October 28, 2003

Food As A Motor Control Incentive

I have been watching Sebastian, our seven month old, closely for the past six weeks or so, and have been amazed by how fast he is changing.

It was only six weeks ago that he could hardly lift his head off the ground when we placed him on his stomach; and yet last night he pulled himself upright on the side of the bath. When and how did that happen?

The crawling stages will be familiar to any of you with children. First there’s the pulling the knees sideways, followed by pulling them underneath. Then there’s the rocking back and forth on the knees, followed by reaching for things while on the knees and face-planting in the process. Next there’s the crawling backwards, which is particularly frustrating. Then it’s sitting upright, down to crawling position, then back to sitting upright. Then crawling forward for one or two crawls, and back to sitting upright. And finally, six weeks later, nowhere in the house is safe, because not only can he crawl anywhere, but he can pull himself up on most things as well.

This all started about four months ago when we borrowed Elana’s bouncey-chair. The bouncey-chair is a contraption that hangs over the doorsill, with a seat attached to a spring, in which he stands and bounces up and down. He loved it right away, particularly the ability to be upright rather than on his back. He loved it so much in fact that when you’d take him out and stand him on your lap he’d bounce up and down as though he were still attached to the spring.

* **RECORDED DATA**:
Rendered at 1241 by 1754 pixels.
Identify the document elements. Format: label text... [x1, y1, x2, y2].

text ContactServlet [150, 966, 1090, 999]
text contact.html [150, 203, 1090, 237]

* **COMPLETE THE FOLLOWING**:
1. Answer these from the post about Sebastian's crawling:
(a) How old is Sebastian?
(b) What did he pull himself upright on last night?
(c) Whose bouncey-chair was borrowed, and about how long ago?
2. Write a continuation of the post about Sebastian's crawling, starting after its final sentence.

* **PER-TASK OUTPUTS**:
1.
(a) Seven months old.
(b) The side of the bath.
(c) Elana's, about four months ago.

2.
At the same time that he’s been learning to crawl, he’s been learning to feed himself. Apparently the body learns to control its muscles inwards out, which means that first his shoulders learn to move, then his arms, his hands, and finally his fingers. This has interesting repercussions for self-feeding. At the early stages we would place some food in his fist, and laugh helplessly as we watched him try to get the food anywhere near his mouth. Needless to say, once we’d gotten to this stage the amount of laundry we had to do shot up astronomically.

But the best part of watching him learn to feed himself with things like Cheerios and cheese and apples, is seeing his coordination improve. You can almost see the neural impulses making their way down his arm, as first his shoulder moves, then his elbow bends, his hand turns, and finally each little finger makes its way towards the Cheerio. Complete concentration. And complete joy when the food makes its way in, or at least near, his mouth.

As I write this I am reminded that what we are trying to do, i.e. to make a new life, requires much the same stages that Sebastian is going through, and unfortunately there doesn’t seem to be a way to shortcut them. Because unlike Sebastian who has his older brother to learn from, we are here on our own, forging these new pathways by ourselves.

And just as Sebastian whines and gets frustrated when he can’t do something, I’m afraid I’ve been doing a little of that too. Which makes it that much less fun for all of us, but mostly for Rachel. Sorry Rach, I’ll try and do better.

Now if only I knew what to do next.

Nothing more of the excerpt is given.